Irina V. was trafficked into Germany from Russia, where traffickers abduct an estimated 55,000 women each year. She was taken along the so-called “Eastern Route” through Poland. This is a key overland corridor for trafficking women into the EU from Russia, Ukraine, Romania, and the Baltics. Her narrative grapples with the fact that her enslavers “continue to traffic women” and also outlines a more practical problem. Upon her escape, she “began a long, terrible process of multiple questionings and misunderstandings,” was placed in prison for three months, and only received assistance from an NGO.
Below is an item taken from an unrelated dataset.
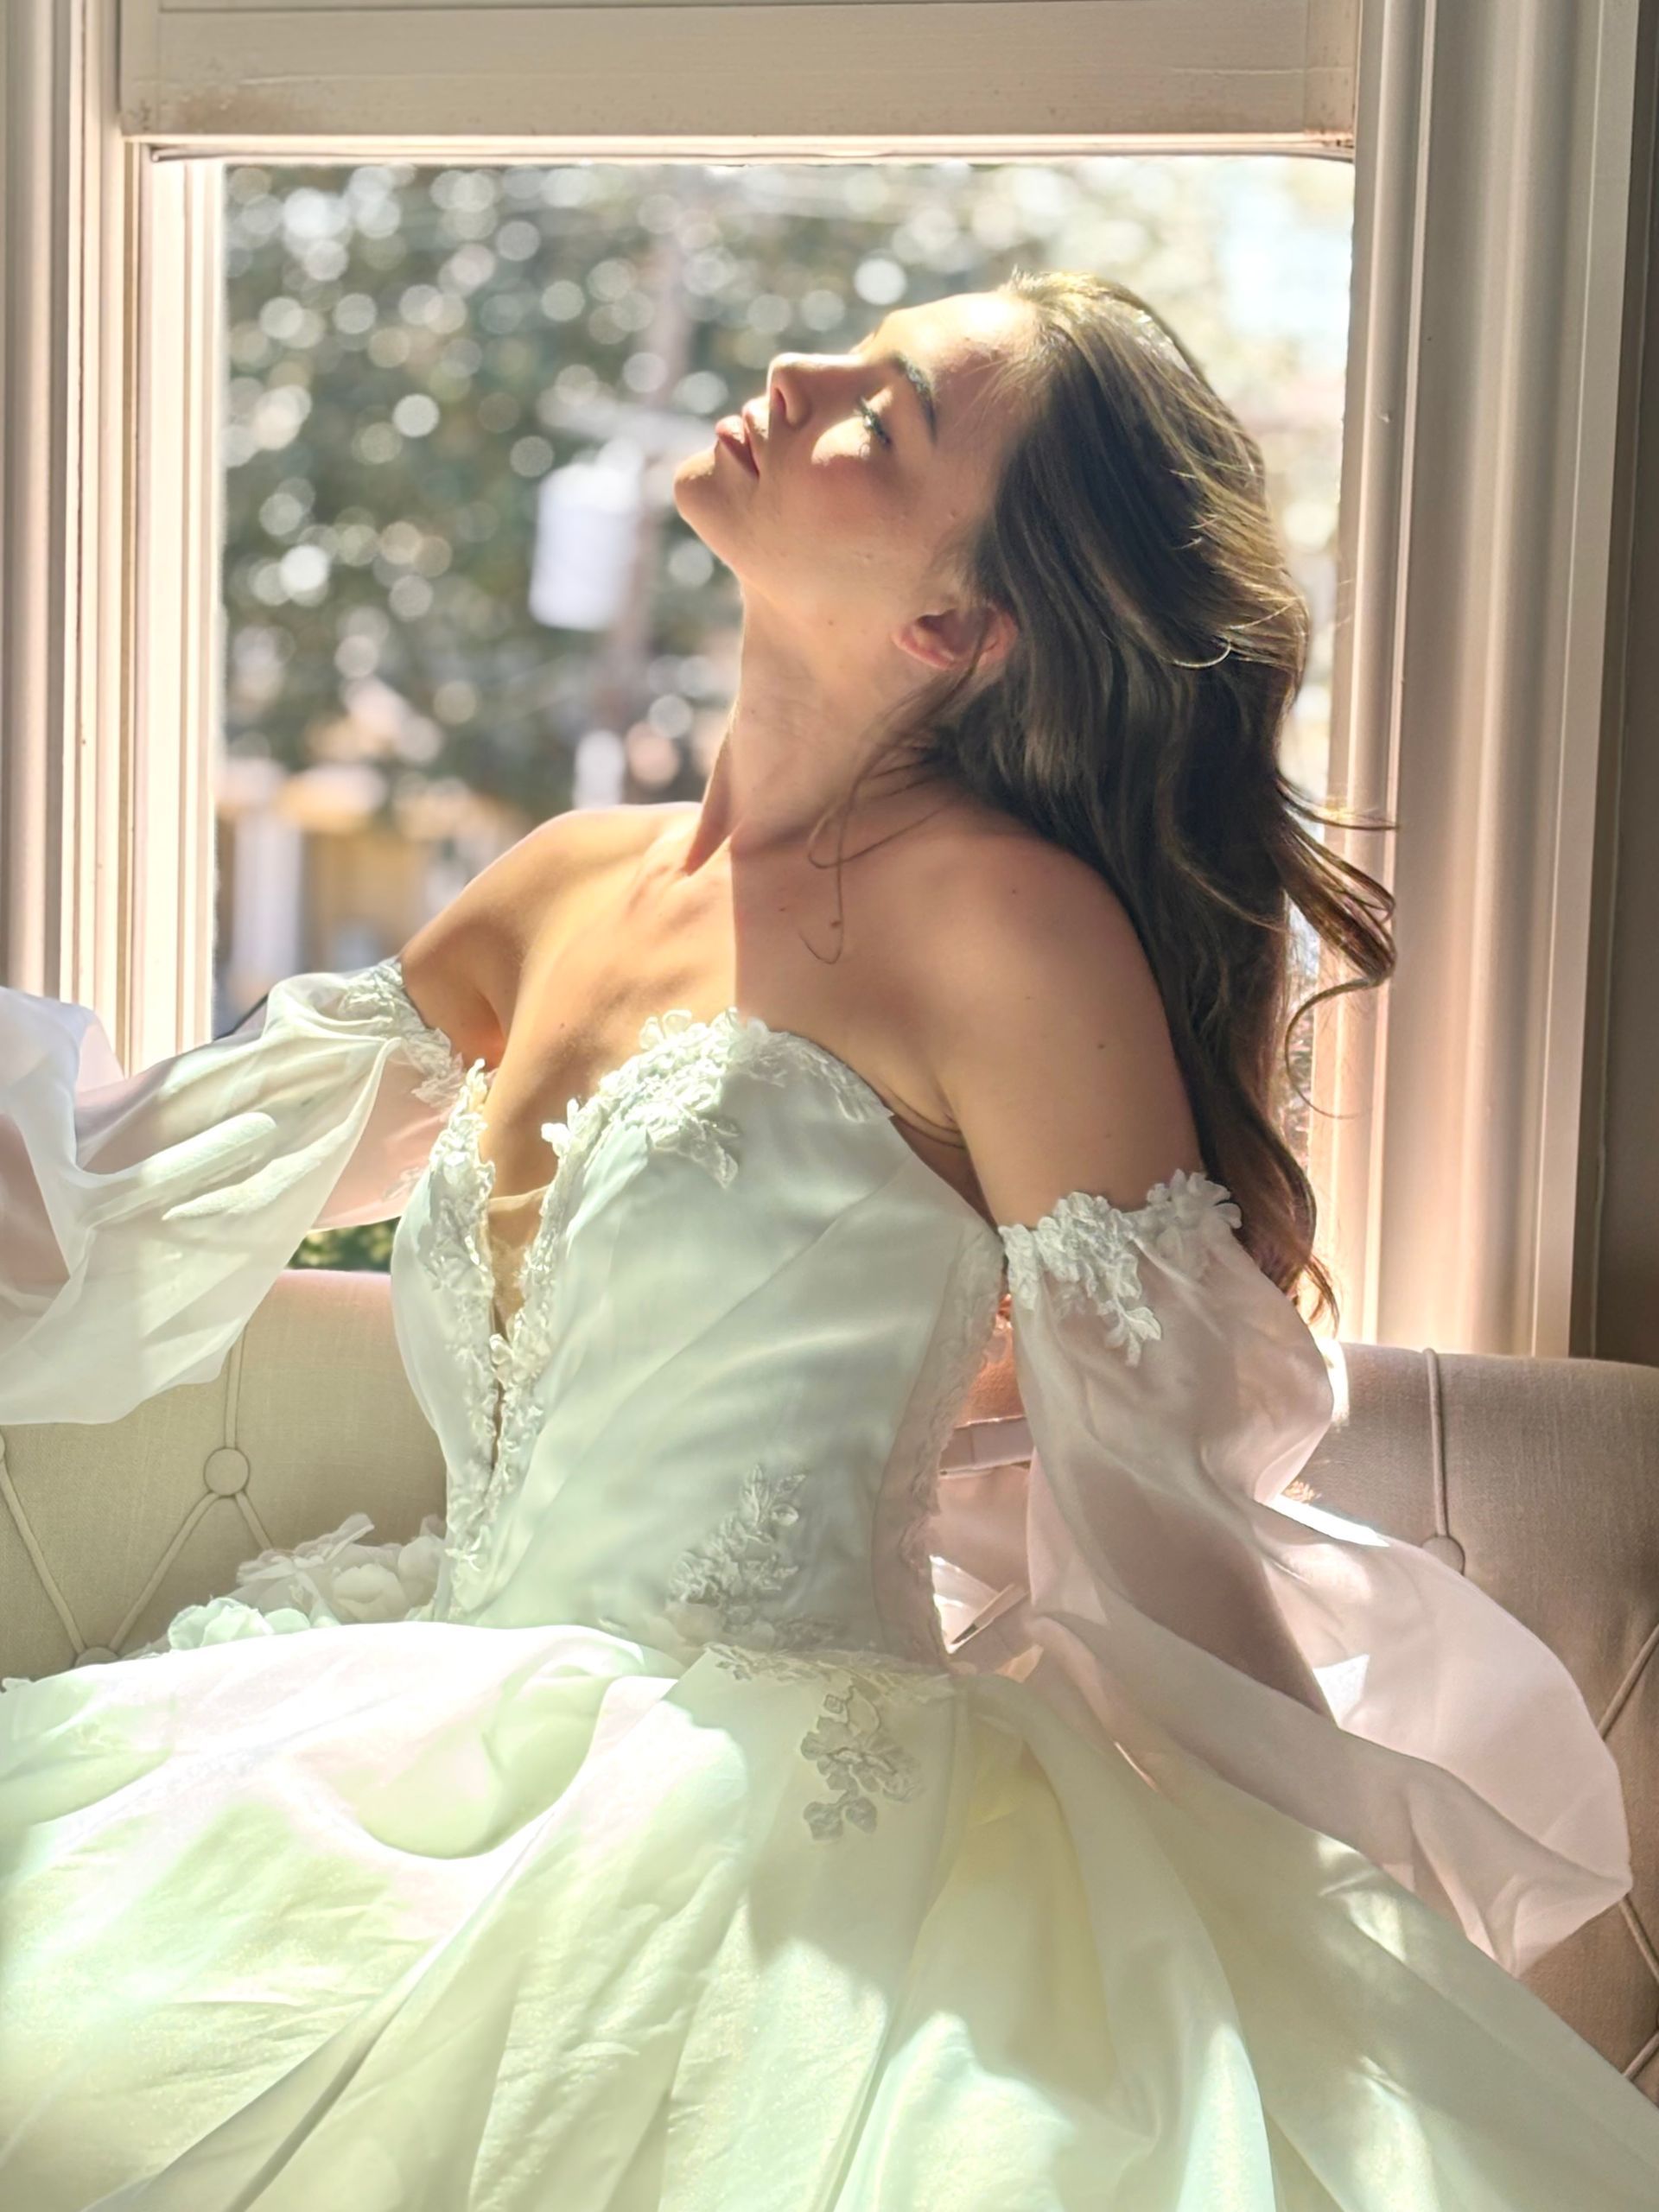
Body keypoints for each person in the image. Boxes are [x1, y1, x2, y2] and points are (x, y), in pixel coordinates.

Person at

Aye grew up in rural Thailand but was trafficked to Japan to work in a Tokyo bar with other Thai women who were forced to entertain and have sex with customers. She was told she owed a large debt to the traffickers and the women were not free to leave. Aye managed to escape only after being arrested by police for violating visa restrictions and deported home to Thailand, where she returned to rural life. Thailand is not only a source of men, women and children who are taken into slavery in other countries, but also functions as a transit and destination for the purposes of commercial sexual exploitation and forced labor. Four key sectors of the Thai economy (fishing, construction, commercial agriculture, and domestic work) rely heavily on undocumented Burmese migrants, including children, as cheap and exploitable laborers.
Born in Armenia but unable to find work there, Amasya was trafficked to Turkey, where victims also arrive from Ukraine and Moldova, and manipulated into a situation of prostitution. As well as Turkey and the UAE, Armenian women and girls are trafficked for sexual exploitation to Russia, Greece, and other European countries. It is estimated that 480,000 people are living in slavery in Turkey. The Turkish government significantly increased its law enforcement response in 2007 by convicting and punishing more traffickers. However, there is a lack of secure and consistent government support for trafficking shelters, hindering Turkey’s anti-trafficking efforts.